[[ GIVEN PASSAGE, beginning ]]

More so than other sketches in the library, the Frequent Items sketch can take some practice to use since it identifies exceptionally heavy hitters rather than returning a "top N" list. We assume readers have already familiarized themselves with the sketch documentation and are aware of the key concepts around use of this sketch.
from datasketches import frequent_strings_sketch, frequent_items_error_type
We'll use a very small sketch in this case so that we can easily fill it, otherwise the difference between error types is more difficult to demonstrate.
k = 3
fi = frequent_strings_sketch(k)
A brief digression into implementation details to help explain what we're doing here. The Frequent Items sketch maintains a list of items, but purges the least frequent items when the list fills. For this example, we'll keep inserting items until after a purge takes place.
We'll insert items with exponentially decreasing weights, which in this case gives us a more interesting set of results when we later query things.
n = 8
for i in range(0,n):
fi.update(str(i), 2 ** (n-i))
i += 1
print('Update ' + str(i) + ': ' + str(fi.get_num_active_items()) + ' items')
Update 1: 1 items Update 2: 2 items Update 3: 3 items Update 4: 4 items Update 5: 5 items Update 6: 6 items Update 7: 3 items Update 8: 4 items
We can see where the purge happened, and in this case we inserted a low-weight item after the purge. We can now compare querying items to exclude either false positives or false negatives.
NO_FALSE_POSITIVES
returns all items with a lower bound above the a posteriori errorNO_FALSE_NEGATIVES
returns all items with an upper bound above the a posteriori errorThe latter option will always include any results from the first set and may include others. Items are returned as (id, estimate, lower_bound, upper_bound) and are sorted by decreasing weight.
fi.get_frequent_items(frequent_items_error_type.NO_FALSE_POSITIVES)
[('0', 256, 224, 256), ('1', 128, 96, 128)]
fi.get_frequent_items(frequent_items_error_type.NO_FALSE_NEGATIVES)
[('0', 256, 224, 256), ('1', 128, 96, 128), ('2', 64, 32, 64), ('7', 34, 2, 34)]
The sketch also allows us to query for individual items directly.

[[ GIVEN PASSAGE, end ]]

## EXERCISE SET
1. Reproduce the part of the Frequent Items tutorial that opens with the words "More so than" and closes with "purge takes place.", swapping "heavy hitters" for "high-frequency items".
2. Extend the Frequent Items tutorial, picking up right after its final sentence.

[[ SOURCE DATA, beginning ]]

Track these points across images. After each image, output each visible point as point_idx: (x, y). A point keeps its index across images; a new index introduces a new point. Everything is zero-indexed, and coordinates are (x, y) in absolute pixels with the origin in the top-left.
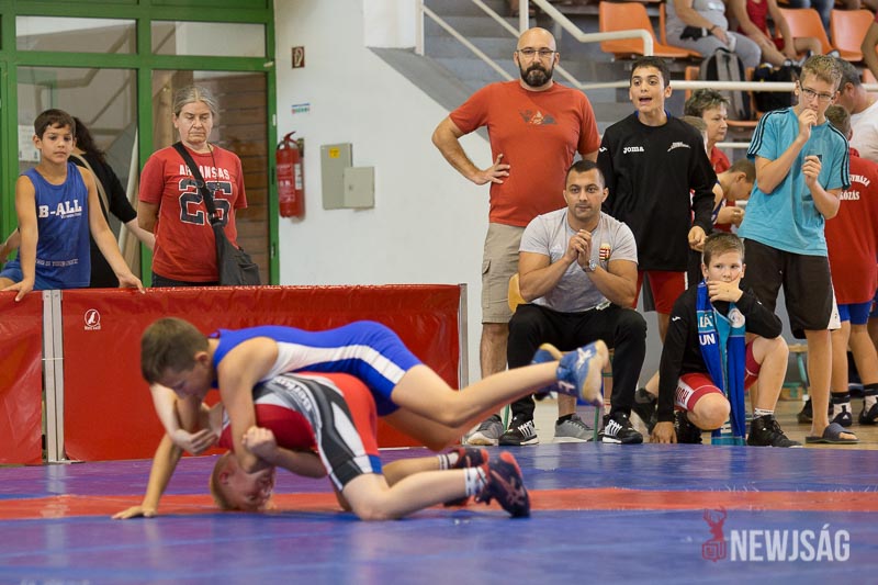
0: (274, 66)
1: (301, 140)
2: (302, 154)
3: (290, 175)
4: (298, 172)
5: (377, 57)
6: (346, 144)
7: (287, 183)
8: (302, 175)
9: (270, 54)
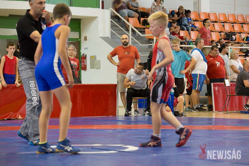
0: (81, 40)
1: (86, 55)
2: (86, 57)
3: (84, 62)
4: (85, 61)
5: (101, 39)
6: (95, 56)
7: (83, 63)
8: (86, 62)
9: (80, 38)
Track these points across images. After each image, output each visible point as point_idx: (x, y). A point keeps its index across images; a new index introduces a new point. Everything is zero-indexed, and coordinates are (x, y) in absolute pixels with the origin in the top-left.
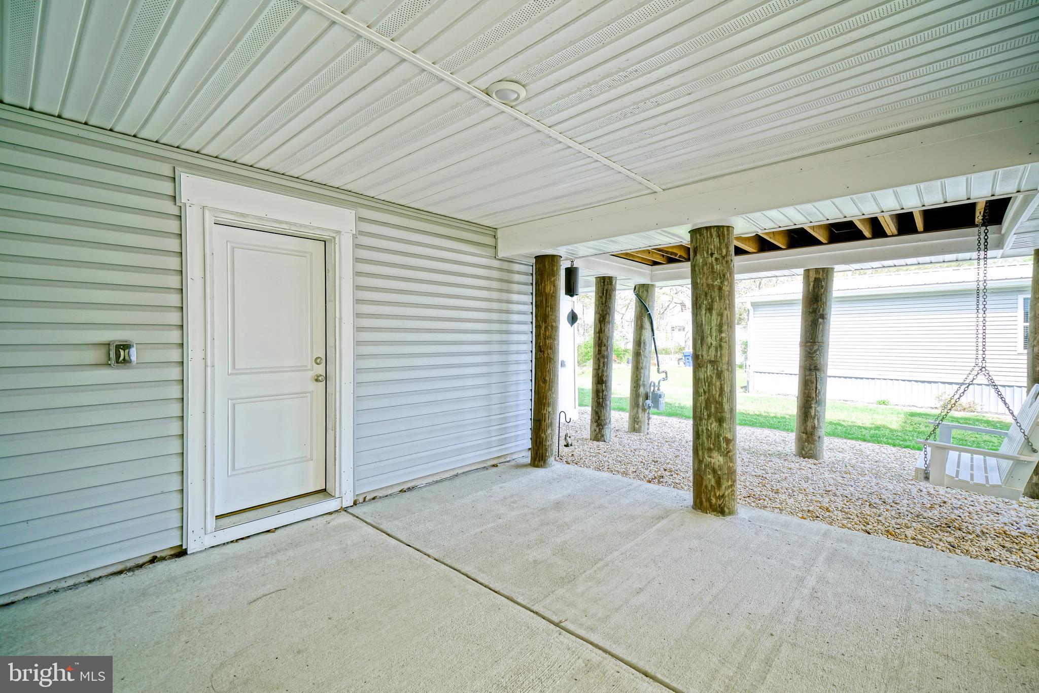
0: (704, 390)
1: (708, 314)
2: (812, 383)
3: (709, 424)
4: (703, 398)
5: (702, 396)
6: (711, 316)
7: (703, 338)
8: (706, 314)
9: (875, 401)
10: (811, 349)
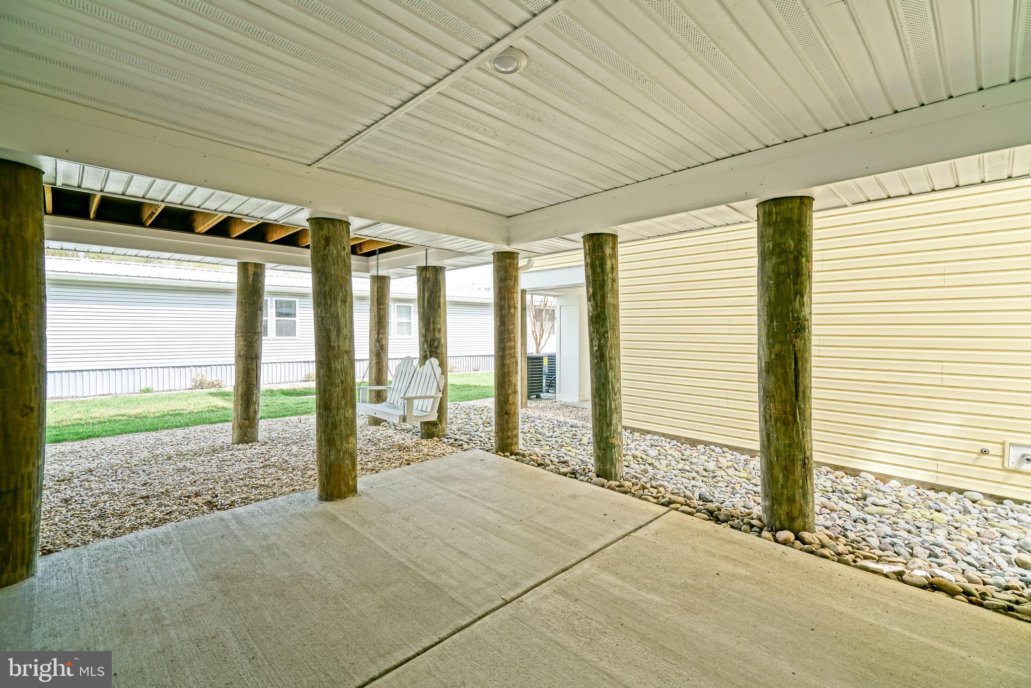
0: (341, 380)
1: (343, 306)
2: (254, 371)
3: (346, 412)
4: (340, 388)
5: (339, 386)
6: (346, 308)
7: (339, 329)
8: (341, 305)
9: (138, 390)
10: (252, 339)
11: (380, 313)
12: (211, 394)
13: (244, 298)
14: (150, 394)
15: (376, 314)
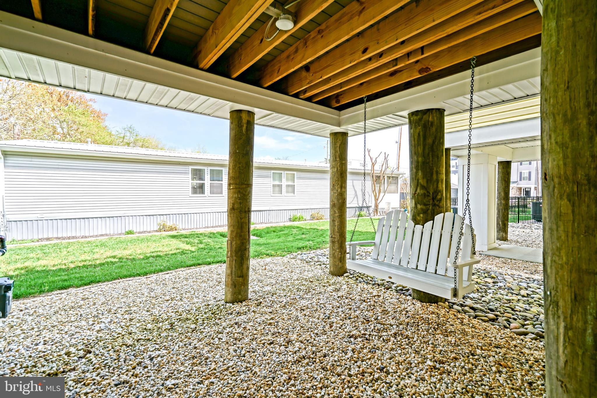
9: (124, 232)
10: (246, 192)
11: (342, 167)
12: (174, 237)
13: (238, 148)
14: (133, 235)
15: (339, 168)
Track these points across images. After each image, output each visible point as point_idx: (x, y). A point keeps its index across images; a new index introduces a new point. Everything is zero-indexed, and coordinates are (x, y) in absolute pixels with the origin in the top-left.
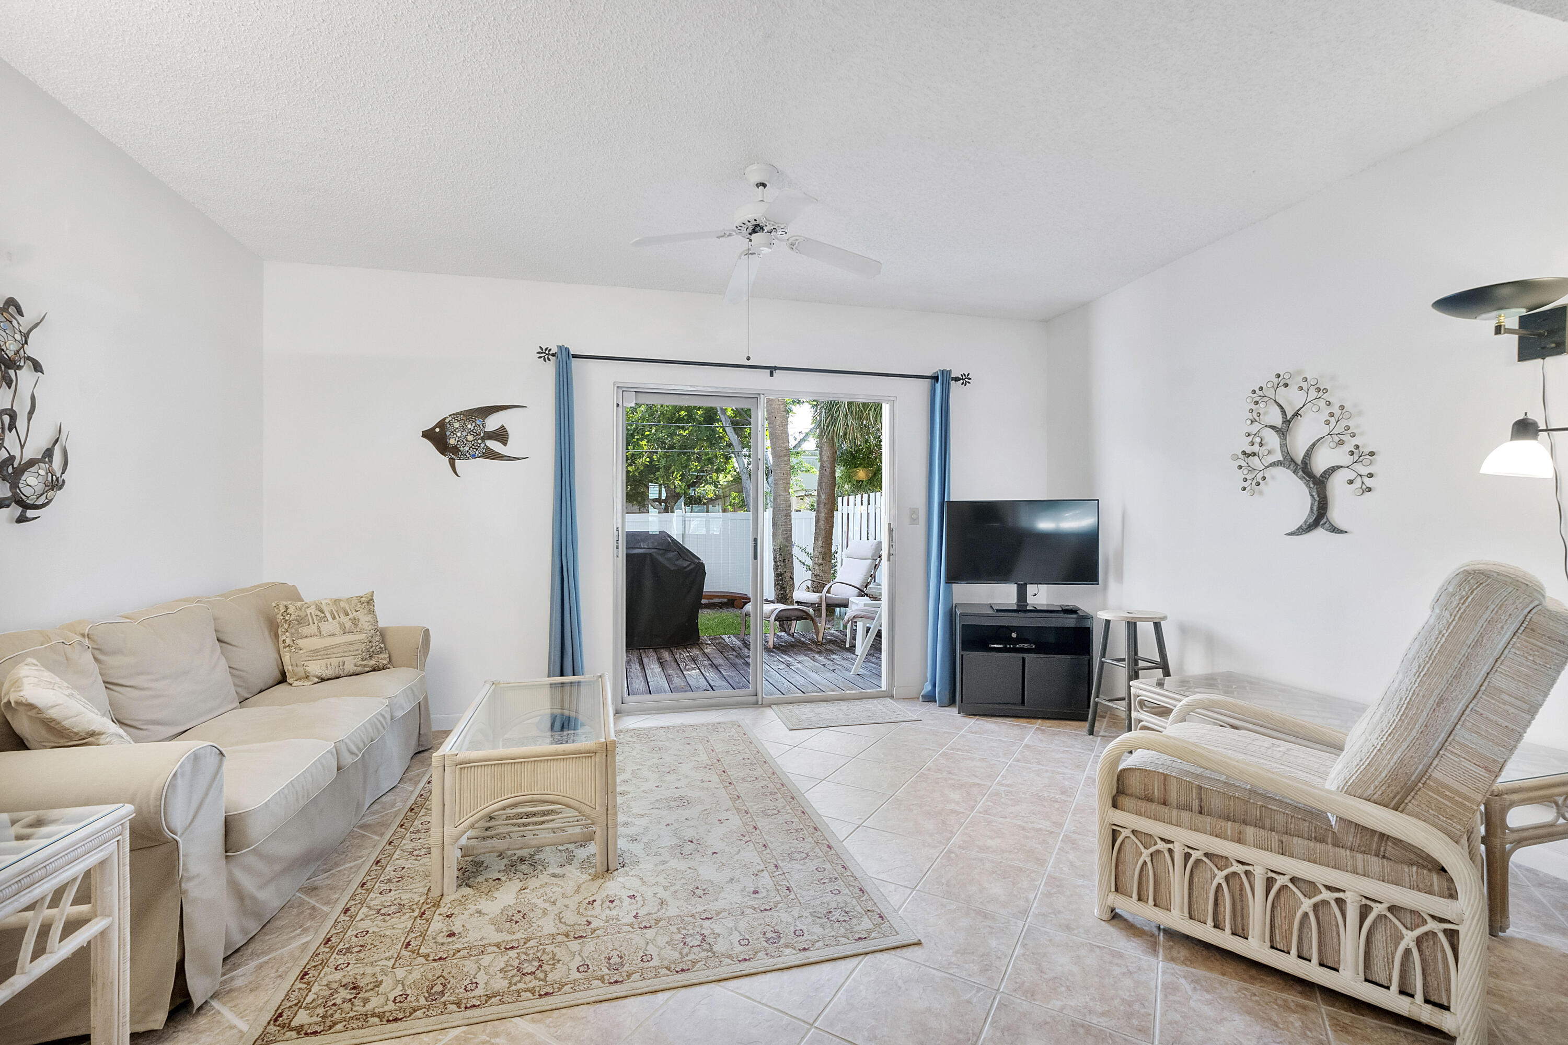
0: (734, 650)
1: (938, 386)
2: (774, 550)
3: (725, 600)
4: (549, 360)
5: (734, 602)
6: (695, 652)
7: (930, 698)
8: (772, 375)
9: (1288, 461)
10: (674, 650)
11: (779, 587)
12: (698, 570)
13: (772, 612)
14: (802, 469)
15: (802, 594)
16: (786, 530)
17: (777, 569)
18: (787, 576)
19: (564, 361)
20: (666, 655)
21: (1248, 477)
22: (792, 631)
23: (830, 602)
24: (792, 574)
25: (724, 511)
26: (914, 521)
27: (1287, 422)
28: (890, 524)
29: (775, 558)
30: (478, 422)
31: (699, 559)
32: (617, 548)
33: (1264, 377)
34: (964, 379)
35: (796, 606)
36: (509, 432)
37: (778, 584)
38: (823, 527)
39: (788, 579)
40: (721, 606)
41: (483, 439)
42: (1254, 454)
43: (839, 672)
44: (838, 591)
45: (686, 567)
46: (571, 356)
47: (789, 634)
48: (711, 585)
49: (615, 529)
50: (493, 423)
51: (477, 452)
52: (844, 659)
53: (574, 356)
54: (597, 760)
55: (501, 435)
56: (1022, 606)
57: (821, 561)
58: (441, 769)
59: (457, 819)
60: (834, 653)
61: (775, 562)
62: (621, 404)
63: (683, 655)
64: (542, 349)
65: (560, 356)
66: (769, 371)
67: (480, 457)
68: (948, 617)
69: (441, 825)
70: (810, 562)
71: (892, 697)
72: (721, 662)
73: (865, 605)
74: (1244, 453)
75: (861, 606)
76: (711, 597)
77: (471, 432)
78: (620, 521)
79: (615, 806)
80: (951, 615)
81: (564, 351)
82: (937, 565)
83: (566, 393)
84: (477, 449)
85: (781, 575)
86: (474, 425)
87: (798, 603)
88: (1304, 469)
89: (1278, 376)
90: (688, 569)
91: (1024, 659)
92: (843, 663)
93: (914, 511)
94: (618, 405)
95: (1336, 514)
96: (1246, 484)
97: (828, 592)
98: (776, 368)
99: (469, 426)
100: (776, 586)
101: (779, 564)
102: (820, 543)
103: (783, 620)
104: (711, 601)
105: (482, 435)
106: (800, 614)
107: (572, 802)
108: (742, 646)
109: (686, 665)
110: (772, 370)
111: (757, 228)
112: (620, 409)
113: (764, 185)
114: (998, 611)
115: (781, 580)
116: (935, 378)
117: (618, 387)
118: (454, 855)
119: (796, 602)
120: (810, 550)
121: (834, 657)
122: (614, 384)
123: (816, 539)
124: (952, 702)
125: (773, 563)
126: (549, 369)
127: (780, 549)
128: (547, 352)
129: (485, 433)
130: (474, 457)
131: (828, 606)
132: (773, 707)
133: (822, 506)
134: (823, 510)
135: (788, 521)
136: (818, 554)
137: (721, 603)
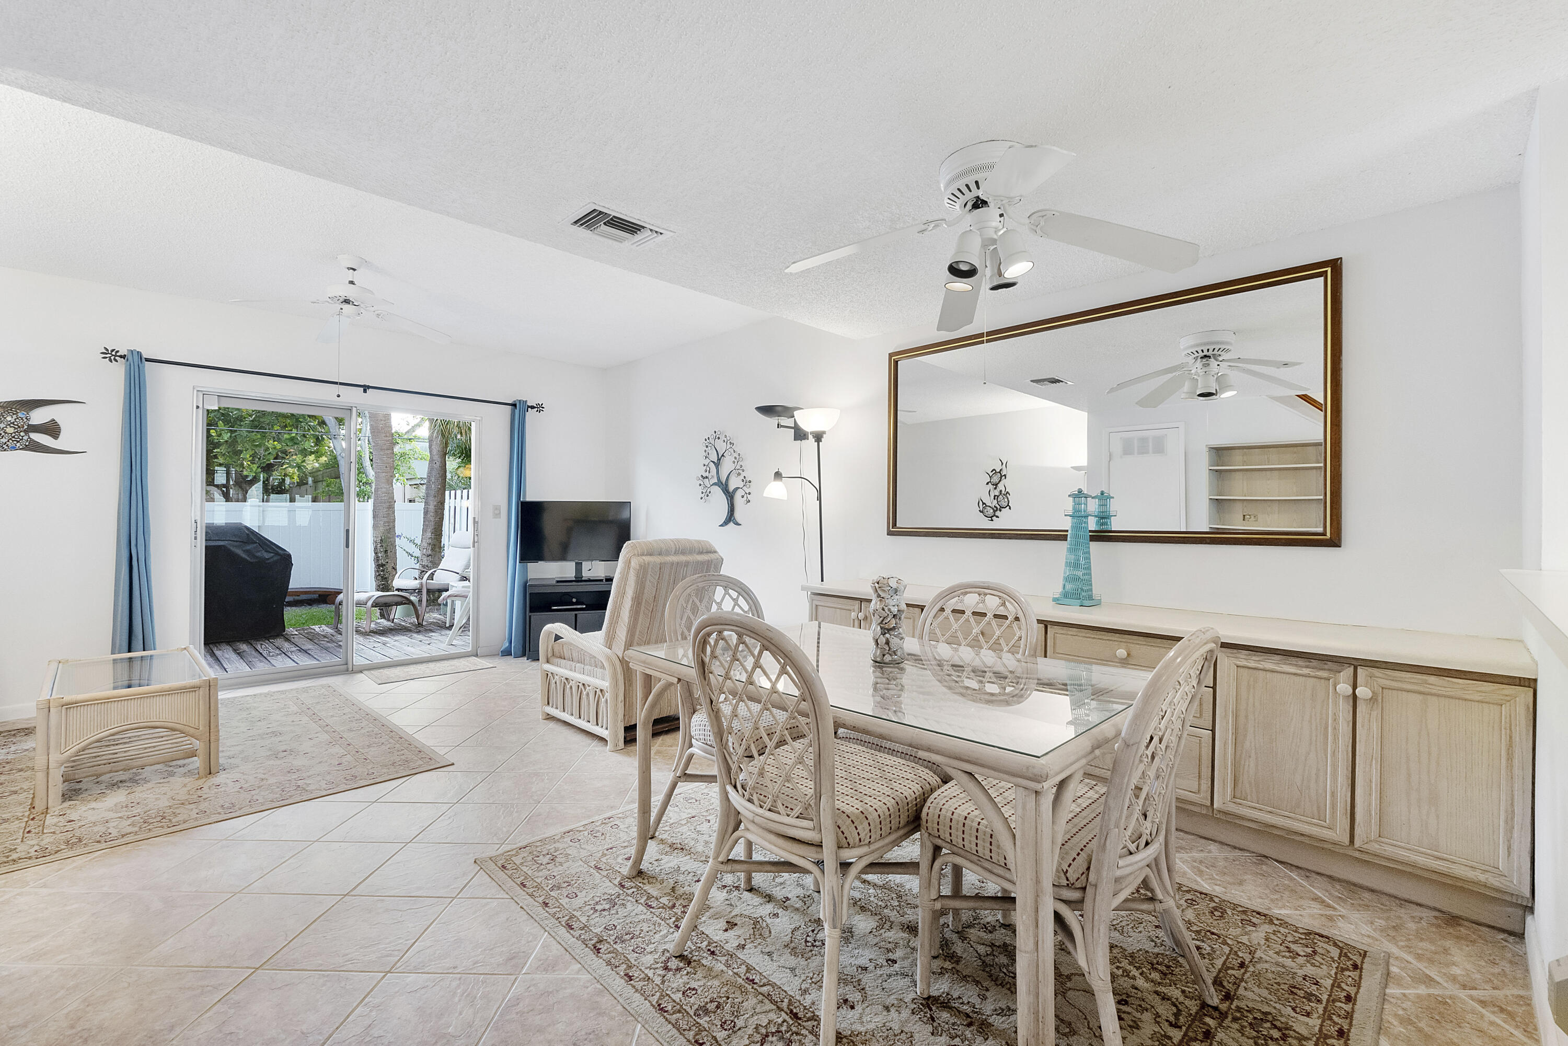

[[ SOURCE DATA, end ]]

## ANSWERS BELOW
1.
More so than other sketches in the library, the Frequent Items sketch can take some practice to use since it identifies exceptionally high-frequency items rather than returning a "top N" list. We assume readers have already familiarized themselves with the sketch documentation and are aware of the key concepts around use of this sketch.
from datasketches import frequent_strings_sketch, frequent_items_error_type
We'll use a very small sketch in this case so that we can easily fill it, otherwise the difference between error types is more difficult to demonstrate.
k = 3
fi = frequent_strings_sketch(k)
A brief digression into implementation details to help explain what we're doing here. The Frequent Items sketch maintains a list of items, but purges the least frequent items when the list fills. For this example, we'll keep inserting items until after a purge takes place.

2.
print(fi.get_estimate("0"))
print(fi.get_upper_bound("2"))
print(fi.get_lower_bound("7"))
256 64 2
We can also query for items not in the the list, whether the item has never been seen or if it has been evicted from the active set.
fi.get_estimate("5")
0
The sketch may also be serialized for archiving, and reconstructed.
sk_bytes = fi.serialize()
len(sk_bytes)
84
fi2 = frequent_strings_sketch.deserialize(sk_bytes)
print(fi2)
### Frequent items sketch summary: lg cur map size : 3 lg max map size : 3 num active items : 4 total weight : 510 max error : 32 ### End sketch summary
Frequent Items sketches support merge()
to combine sketches. Keep in mind that the combined sketches may not have any meaningfully frequent items, even if there were frequent items in one of the input sketches.
We'll start by creating a sketch with lots of equally-weighted very light items, but with a combined weight several times greater than that of the first sketch, and then merge that into the first sketch.
fi2 = frequent_strings_sketch(k)
wt = fi.get_total_weight()
for i in range(0,4*wt):
fi2.update(str(i))
fi.merge(fi2)
Even though all these new items have weight 1, there are so many of them that we have nothing if we ask for no fasle positives.
len(fi.get_frequent_items(frequent_items_error_type.NO_FALSE_POSITIVES))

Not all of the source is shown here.